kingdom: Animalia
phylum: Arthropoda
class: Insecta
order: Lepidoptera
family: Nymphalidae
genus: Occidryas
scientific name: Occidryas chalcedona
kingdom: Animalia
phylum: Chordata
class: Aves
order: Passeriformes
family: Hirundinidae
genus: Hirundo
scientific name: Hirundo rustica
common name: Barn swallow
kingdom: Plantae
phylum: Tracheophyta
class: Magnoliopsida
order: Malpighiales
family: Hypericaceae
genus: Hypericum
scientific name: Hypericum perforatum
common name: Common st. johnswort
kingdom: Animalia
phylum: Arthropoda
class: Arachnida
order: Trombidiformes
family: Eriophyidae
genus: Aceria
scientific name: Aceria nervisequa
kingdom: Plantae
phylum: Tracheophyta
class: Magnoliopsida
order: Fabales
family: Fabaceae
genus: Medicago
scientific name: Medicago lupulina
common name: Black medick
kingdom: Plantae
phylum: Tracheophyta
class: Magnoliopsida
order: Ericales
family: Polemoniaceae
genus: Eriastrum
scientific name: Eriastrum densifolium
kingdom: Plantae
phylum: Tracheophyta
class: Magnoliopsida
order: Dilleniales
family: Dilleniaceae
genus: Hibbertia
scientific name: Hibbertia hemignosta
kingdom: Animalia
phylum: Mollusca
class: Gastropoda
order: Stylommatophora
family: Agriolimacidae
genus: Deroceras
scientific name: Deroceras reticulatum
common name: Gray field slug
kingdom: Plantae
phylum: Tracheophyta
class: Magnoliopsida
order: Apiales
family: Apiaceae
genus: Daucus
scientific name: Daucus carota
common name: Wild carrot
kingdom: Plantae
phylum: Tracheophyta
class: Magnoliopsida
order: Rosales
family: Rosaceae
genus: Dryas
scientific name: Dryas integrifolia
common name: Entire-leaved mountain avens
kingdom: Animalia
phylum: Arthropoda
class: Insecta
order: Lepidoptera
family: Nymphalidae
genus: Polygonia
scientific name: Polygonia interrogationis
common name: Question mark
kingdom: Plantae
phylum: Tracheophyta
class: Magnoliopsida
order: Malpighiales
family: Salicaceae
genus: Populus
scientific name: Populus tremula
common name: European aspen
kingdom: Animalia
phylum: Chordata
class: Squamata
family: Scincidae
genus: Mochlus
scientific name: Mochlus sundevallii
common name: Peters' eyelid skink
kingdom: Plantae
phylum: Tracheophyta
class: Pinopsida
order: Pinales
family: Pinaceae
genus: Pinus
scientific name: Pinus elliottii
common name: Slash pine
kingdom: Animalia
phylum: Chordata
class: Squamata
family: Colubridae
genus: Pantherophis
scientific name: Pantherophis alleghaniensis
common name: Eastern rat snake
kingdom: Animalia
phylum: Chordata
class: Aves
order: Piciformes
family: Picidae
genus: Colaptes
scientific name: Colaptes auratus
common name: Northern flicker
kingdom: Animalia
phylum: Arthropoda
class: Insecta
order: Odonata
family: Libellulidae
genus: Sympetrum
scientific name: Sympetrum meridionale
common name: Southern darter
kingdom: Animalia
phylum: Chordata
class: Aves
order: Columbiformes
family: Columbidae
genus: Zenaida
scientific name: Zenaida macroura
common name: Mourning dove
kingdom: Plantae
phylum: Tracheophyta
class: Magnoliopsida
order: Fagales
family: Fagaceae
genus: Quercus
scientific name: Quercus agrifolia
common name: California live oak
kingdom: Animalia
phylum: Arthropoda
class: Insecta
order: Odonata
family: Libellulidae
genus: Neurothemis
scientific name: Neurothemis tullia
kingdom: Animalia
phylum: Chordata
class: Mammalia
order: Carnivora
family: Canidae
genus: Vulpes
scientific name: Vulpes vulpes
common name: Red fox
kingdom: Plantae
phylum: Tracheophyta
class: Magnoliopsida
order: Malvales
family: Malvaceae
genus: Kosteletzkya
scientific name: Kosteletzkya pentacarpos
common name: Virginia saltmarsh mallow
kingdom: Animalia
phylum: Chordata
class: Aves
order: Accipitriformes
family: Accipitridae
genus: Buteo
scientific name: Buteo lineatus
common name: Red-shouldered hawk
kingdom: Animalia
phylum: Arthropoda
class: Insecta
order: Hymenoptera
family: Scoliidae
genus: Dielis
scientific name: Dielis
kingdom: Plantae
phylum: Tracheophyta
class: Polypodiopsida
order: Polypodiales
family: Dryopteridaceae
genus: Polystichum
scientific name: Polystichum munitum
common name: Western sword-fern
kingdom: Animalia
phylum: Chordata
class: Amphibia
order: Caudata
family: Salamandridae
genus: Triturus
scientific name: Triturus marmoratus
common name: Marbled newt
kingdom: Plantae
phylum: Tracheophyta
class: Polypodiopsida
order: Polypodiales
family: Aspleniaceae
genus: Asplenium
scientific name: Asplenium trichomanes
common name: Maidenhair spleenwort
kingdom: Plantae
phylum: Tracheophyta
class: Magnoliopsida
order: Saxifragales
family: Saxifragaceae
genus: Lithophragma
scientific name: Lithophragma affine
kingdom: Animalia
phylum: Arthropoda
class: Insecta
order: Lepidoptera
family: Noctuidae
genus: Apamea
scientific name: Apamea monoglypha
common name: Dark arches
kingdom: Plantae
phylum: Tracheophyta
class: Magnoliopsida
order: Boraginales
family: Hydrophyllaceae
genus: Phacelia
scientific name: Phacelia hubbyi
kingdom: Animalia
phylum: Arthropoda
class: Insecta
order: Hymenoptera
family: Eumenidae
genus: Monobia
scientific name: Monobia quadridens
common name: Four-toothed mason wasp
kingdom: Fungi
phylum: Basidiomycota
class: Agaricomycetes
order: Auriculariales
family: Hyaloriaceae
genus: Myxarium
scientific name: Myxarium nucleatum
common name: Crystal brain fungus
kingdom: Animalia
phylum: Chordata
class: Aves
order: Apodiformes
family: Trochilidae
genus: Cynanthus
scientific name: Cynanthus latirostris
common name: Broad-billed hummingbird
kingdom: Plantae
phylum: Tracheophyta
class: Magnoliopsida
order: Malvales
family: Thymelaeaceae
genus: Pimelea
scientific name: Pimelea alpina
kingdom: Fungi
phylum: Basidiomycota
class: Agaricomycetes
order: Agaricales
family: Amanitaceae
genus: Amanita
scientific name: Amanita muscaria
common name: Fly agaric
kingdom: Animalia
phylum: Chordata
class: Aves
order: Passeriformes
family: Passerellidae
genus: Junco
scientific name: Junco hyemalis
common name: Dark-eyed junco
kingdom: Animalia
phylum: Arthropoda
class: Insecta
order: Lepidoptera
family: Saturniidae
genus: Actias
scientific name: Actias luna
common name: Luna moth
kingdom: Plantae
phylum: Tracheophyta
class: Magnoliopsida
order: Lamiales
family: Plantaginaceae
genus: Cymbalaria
= = = = =
Given instruction:
Put each line from the rows above into a Markdown table with two columns, Number and Text. Give each line its own number and leave out blank lines.

Solved exercise:
| Number | Text |
|---|---|
| 1 | kingdom: Animalia |
| 2 | phylum: Arthropoda |
| 3 | class: Insecta |
| 4 | order: Lepidoptera |
| 5 | family: Nymphalidae |
| 6 | genus: Occidryas |
| 7 | scientific name: Occidryas chalcedona |
| 8 | kingdom: Animalia |
| 9 | phylum: Chordata |
| 10 | class: Aves |
| 11 | order: Passeriformes |
| 12 | family: Hirundinidae |
| 13 | genus: Hirundo |
| 14 | scientific name: Hirundo rustica |
| 15 | common name: Barn swallow |
| 16 | kingdom: Plantae |
| 17 | phylum: Tracheophyta |
| 18 | class: Magnoliopsida |
| 19 | order: Malpighiales |
| 20 | family: Hypericaceae |
| 21 | genus: Hypericum |
| 22 | scientific name: Hypericum perforatum |
| 23 | common name: Common st. johnswort |
| 24 | kingdom: Animalia |
| 25 | phylum: Arthropoda |
| 26 | class: Arachnida |
| 27 | order: Trombidiformes |
| 28 | family: Eriophyidae |
| 29 | genus: Aceria |
| 30 | scientific name: Aceria nervisequa |
| 31 | kingdom: Plantae |
| 32 | phylum: Tracheophyta |
| 33 | class: Magnoliopsida |
| 34 | order: Fabales |
| 35 | family: Fabaceae |
| 36 | genus: Medicago |
| 37 | scientific name: Medicago lupulina |
| 38 | common name: Black medick |
| 39 | kingdom: Plantae |
| 40 | phylum: Tracheophyta |
| 41 | class: Magnoliopsida |
| 42 | order: Ericales |
| 43 | family: Polemoniaceae |
| 44 | genus: Eriastrum |
| 45 | scientific name: Eriastrum densifolium |
| 46 | kingdom: Plantae |
| 47 | phylum: Tracheophyta |
| 48 | class: Magnoliopsida |
| 49 | order: Dilleniales |
| 50 | family: Dilleniaceae |
| 51 | genus: Hibbertia |
| 52 | scientific name: Hibbertia hemignosta |
| 53 | kingdom: Animalia |
| 54 | phylum: Mollusca |
| 55 | class: Gastropoda |
| 56 | order: Stylommatophora |
| 57 | family: Agriolimacidae |
| 58 | genus: Deroceras |
| 59 | scientific name: Deroceras reticulatum |
| 60 | common name: Gray field slug |
| 61 | kingdom: Plantae |
| 62 | phylum: Tracheophyta |
| 63 | class: Magnoliopsida |
| 64 | order: Apiales |
| 65 | family: Apiaceae |
| 66 | genus: Daucus |
| 67 | scientific name: Daucus carota |
| 68 | common name: Wild carrot |
| 69 | kingdom: Plantae |
| 70 | phylum: Tracheophyta |
| 71 | class: Magnoliopsida |
| 72 | order: Rosales |
| 73 | family: Rosaceae |
| 74 | genus: Dryas |
| 75 | scientific name: Dryas integrifolia |
| 76 | common name: Entire-leaved mountain avens |
| 77 | kingdom: Animalia |
| 78 | phylum: Arthropoda |
| 79 | class: Insecta |
| 80 | order: Lepidoptera |
| 81 | family: Nymphalidae |
| 82 | genus: Polygonia |
| 83 | scientific name: Polygonia interrogationis |
| 84 | common name: Question mark |
| 85 | kingdom: Plantae |
| 86 | phylum: Tracheophyta |
| 87 | class: Magnoliopsida |
| 88 | order: Malpighiales |
| 89 | family: Salicaceae |
| 90 | genus: Populus |
| 91 | scientific name: Populus tremula |
| 92 | common name: European aspen |
| 93 | kingdom: Animalia |
| 94 | phylum: Chordata |
| 95 | class: Squamata |
| 96 | family: Scincidae |
| 97 | genus: Mochlus |
| 98 | scientific name: Mochlus sundevallii |
| 99 | common name: Peters' eyelid skink |
| 100 | kingdom: Plantae |
| 101 | phylum: Tracheophyta |
| 102 | class: Pinopsida |
| 103 | order: Pinales |
| 104 | family: Pinaceae |
| 105 | genus: Pinus |
| 106 | scientific name: Pinus elliottii |
| 107 | common name: Slash pine |
| 108 | kingdom: Animalia |
| 109 | phylum: Chordata |
| 110 | class: Squamata |
| 111 | family: Colubridae |
| 112 | genus: Pantherophis |
| 113 | scientific name: Pantherophis alleghaniensis |
| 114 | common name: Eastern rat snake |
| 115 | kingdom: Animalia |
| 116 | phylum: Chordata |
| 117 | class: Aves |
| 118 | order: Piciformes |
| 119 | family: Picidae |
| 120 | genus: Colaptes |
| 121 | scientific name: Colaptes auratus |
| 122 | common name: Northern flicker |
| 123 | kingdom: Animalia |
| 124 | phylum: Arthropoda |
| 125 | class: Insecta |
| 126 | order: Odonata |
| 127 | family: Libellulidae |
| 128 | genus: Sympetrum |
| 129 | scientific name: Sympetrum meridionale |
| 130 | common name: Southern darter |
| 131 | kingdom: Animalia |
| 132 | phylum: Chordata |
| 133 | class: Aves |
| 134 | order: Columbiformes |
| 135 | family: Columbidae |
| 136 | genus: Zenaida |
| 137 | scientific name: Zenaida macroura |
| 138 | common name: Mourning dove |
| 139 | kingdom: Plantae |
| 140 | phylum: Tracheophyta |
| 141 | class: Magnoliopsida |
| 142 | order: Fagales |
| 143 | family: Fagaceae |
| 144 | genus: Quercus |
| 145 | scientific name: Quercus agrifolia |
| 146 | common name: California live oak |
| 147 | kingdom: Animalia |
| 148 | phylum: Arthropoda |
| 149 | class: Insecta |
| 150 | order: Odonata |
| 151 | family: Libellulidae |
| 152 | genus: Neurothemis |
| 153 | scientific name: Neurothemis tullia |
| 154 | kingdom: Animalia |
| 155 | phylum: Chordata |
| 156 | class: Mammalia |
| 157 | order: Carnivora |
| 158 | family: Canidae |
| 159 | genus: Vulpes |
| 160 | scientific name: Vulpes vulpes |
| 161 | common name: Red fox |
| 162 | kingdom: Plantae |
| 163 | phylum: Tracheophyta |
| 164 | class: Magnoliopsida |
| 165 | order: Malvales |
| 166 | family: Malvaceae |
| 167 | genus: Kosteletzkya |
| 168 | scientific name: Kosteletzkya pentacarpos |
| 169 | common name: Virginia saltmarsh mallow |
| 170 | kingdom: Animalia |
| 171 | phylum: Chordata |
| 172 | class: Aves |
| 173 | order: Accipitriformes |
| 174 | family: Accipitridae |
| 175 | genus: Buteo |
| 176 | scientific name: Buteo lineatus |
| 177 | common name: Red-shouldered hawk |
| 178 | kingdom: Animalia |
| 179 | phylum: Arthropoda |
| 180 | class: Insecta |
| 181 | order: Hymenoptera |
| 182 | family: Scoliidae |
| 183 | genus: Dielis |
| 184 | scientific name: Dielis |
| 185 | kingdom: Plantae |
| 186 | phylum: Tracheophyta |
| 187 | class: Polypodiopsida |
| 188 | order: Polypodiales |
| 189 | family: Dryopteridaceae |
| 190 | genus: Polystichum |
| 191 | scientific name: Polystichum munitum |
| 192 | common name: Western sword-fern |
| 193 | kingdom: Animalia |
| 194 | phylum: Chordata |
| 195 | class: Amphibia |
| 196 | order: Caudata |
| 197 | family: Salamandridae |
| 198 | genus: Triturus |
| 199 | scientific name: Triturus marmoratus |
| 200 | common name: Marbled newt |
| 201 | kingdom: Plantae |
| 202 | phylum: Tracheophyta |
| 203 | class: Polypodiopsida |
| 204 | order: Polypodiales |
| 205 | family: Aspleniaceae |
| 206 | genus: Asplenium |
| 207 | scientific name: Asplenium trichomanes |
| 208 | common name: Maidenhair spleenwort |
| 209 | kingdom: Plantae |
| 210 | phylum: Tracheophyta |
| 211 | class: Magnoliopsida |
| 212 | order: Saxifragales |
| 213 | family: Saxifragaceae |
| 214 | genus: Lithophragma |
| 215 | scientific name: Lithophragma affine |
| 216 | kingdom: Animalia |
| 217 | phylum: Arthropoda |
| 218 | class: Insecta |
| 219 | order: Lepidoptera |
| 220 | family: Noctuidae |
| 221 | genus: Apamea |
| 222 | scientific name: Apamea monoglypha |
| 223 | common name: Dark arches |
| 224 | kingdom: Plantae |
| 225 | phylum: Tracheophyta |
| 226 | class: Magnoliopsida |
| 227 | order: Boraginales |
| 228 | family: Hydrophyllaceae |
| 229 | genus: Phacelia |
| 230 | scientific name: Phacelia hubbyi |
| 231 | kingdom: Animalia |
| 232 | phylum: Arthropoda |
| 233 | class: Insecta |
| 234 | order: Hymenoptera |
| 235 | family: Eumenidae |
| 236 | genus: Monobia |
| 237 | scientific name: Monobia quadridens |
| 238 | common name: Four-toothed mason wasp |
| 239 | kingdom: Fungi |
| 240 | phylum: Basidiomycota |
| 241 | class: Agaricomycetes |
| 242 | order: Auriculariales |
| 243 | family: Hyaloriaceae |
| 244 | genus: Myxarium |
| 245 | scientific name: Myxarium nucleatum |
| 246 | common name: Crystal brain fungus |
| 247 | kingdom: Animalia |
| 248 | phylum: Chordata |
| 249 | class: Aves |
| 250 | order: Apodiformes |
| 251 | family: Trochilidae |
| 252 | genus: Cynanthus |
| 253 | scientific name: Cynanthus latirostris |
| 254 | common name: Broad-billed hummingbird |
| 255 | kingdom: Plantae |
| 256 | phylum: Tracheophyta |
| 257 | class: Magnoliopsida |
| 258 | order: Malvales |
| 259 | family: Thymelaeaceae |
| 260 | genus: Pimelea |
| 261 | scientific name: Pimelea alpina |
| 262 | kingdom: Fungi |
| 263 | phylum: Basidiomycota |
| 264 | class: Agaricomycetes |
| 265 | order: Agaricales |
| 266 | family: Amanitaceae |
| 267 | genus: Amanita |
| 268 | scientific name: Amanita muscaria |
| 269 | common name: Fly agaric |
| 270 | kingdom: Animalia |
| 271 | phylum: Chordata |
| 272 | class: Aves |
| 273 | order: Passeriformes |
| 274 | family: Passerellidae |
| 275 | genus: Junco |
| 276 | scientific name: Junco hyemalis |
| 277 | common name: Dark-eyed junco |
| 278 | kingdom: Animalia |
| 279 | phylum: Arthropoda |
| 280 | class: Insecta |
| 281 | order: Lepidoptera |
| 282 | family: Saturniidae |
| 283 | genus: Actias |
| 284 | scientific name: Actias luna |
| 285 | common name: Luna moth |
| 286 | kingdom: Plantae |
| 287 | phylum: Tracheophyta |
| 288 | class: Magnoliopsida |
| 289 | order: Lamiales |
| 290 | family: Plantaginaceae |
| 291 | genus: Cymbalaria |